DATA BELOW Block Start

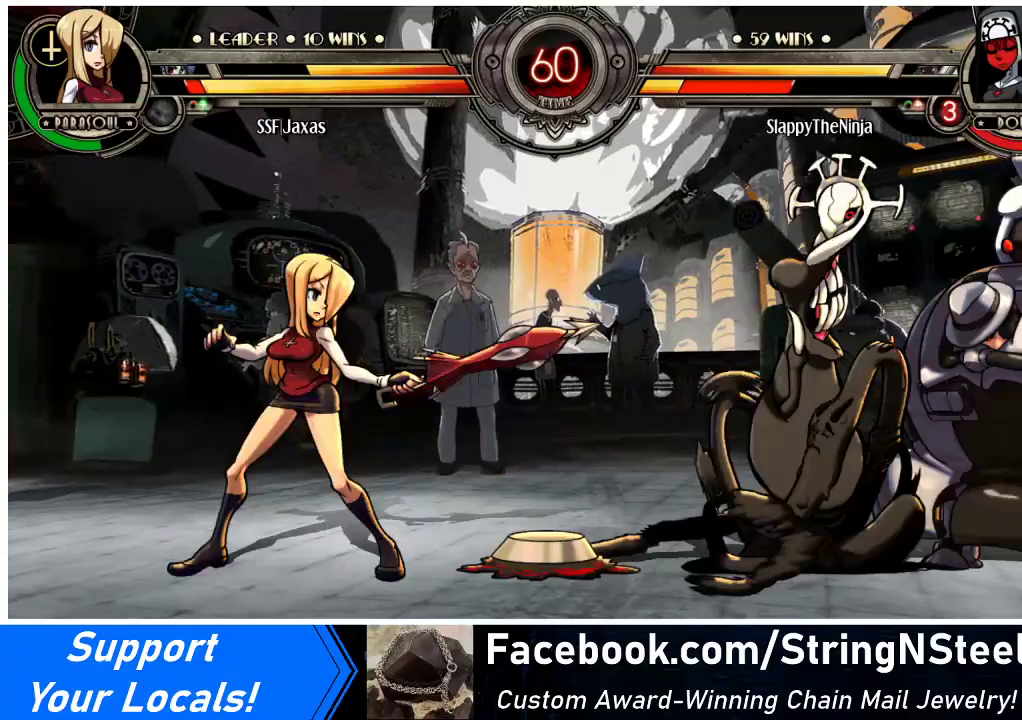
{"buttons": ["DPAD_LEFT"], "events": [[33, "DPAD_LEFT", "up"], [67, "DPAD_RIGHT", "down"], [100, "SQUARE", "down"], [133, "DPAD_RIGHT", "up"], [167, "DPAD_LEFT", "down"], [167, "SQUARE", "up"]]}
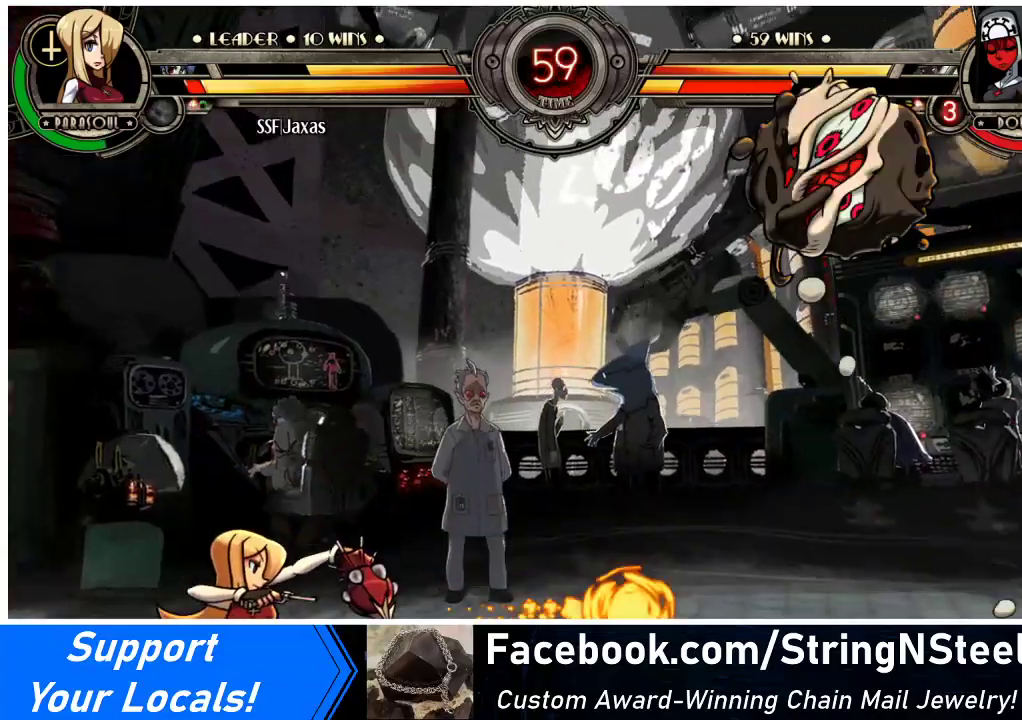
{"buttons": ["DPAD_LEFT"], "events": [[233, "DPAD_LEFT", "up"], [333, "DPAD_RIGHT", "down"], [400, "DPAD_LEFT", "down"], [400, "DPAD_RIGHT", "up"]]}
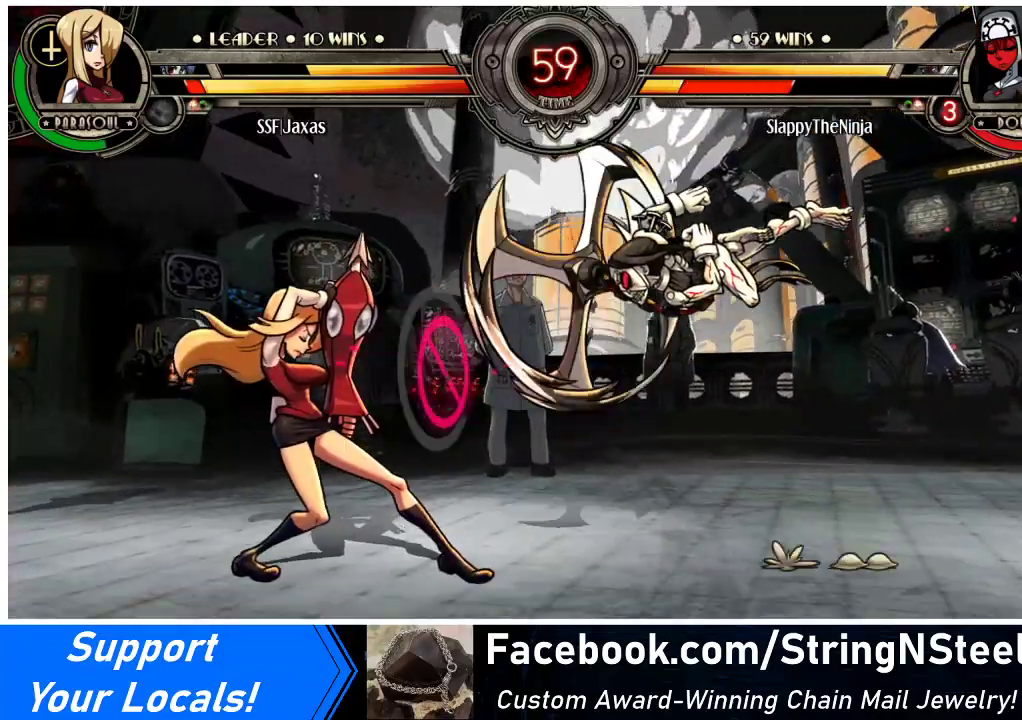
{"buttons": ["DPAD_DOWN", "DPAD_LEFT"], "events": [[300, "DPAD_DOWN", "down"]]}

DATA BELOW Block End

■ **EXERCISE REQUIREMENTS**: Give the data above again exactly. Leave the pictures out.

■ **SOLUTION TO THIS TASK**:
{"buttons": ["DPAD_LEFT"], "events": [[33, "DPAD_LEFT", "up"], [67, "DPAD_RIGHT", "down"], [100, "SQUARE", "down"], [133, "DPAD_RIGHT", "up"], [167, "DPAD_LEFT", "down"], [167, "SQUARE", "up"]]}
{"buttons": ["DPAD_LEFT"], "events": [[233, "DPAD_LEFT", "up"], [333, "DPAD_RIGHT", "down"], [400, "DPAD_LEFT", "down"], [400, "DPAD_RIGHT", "up"]]}
{"buttons": ["DPAD_DOWN", "DPAD_LEFT"], "events": [[300, "DPAD_DOWN", "down"]]}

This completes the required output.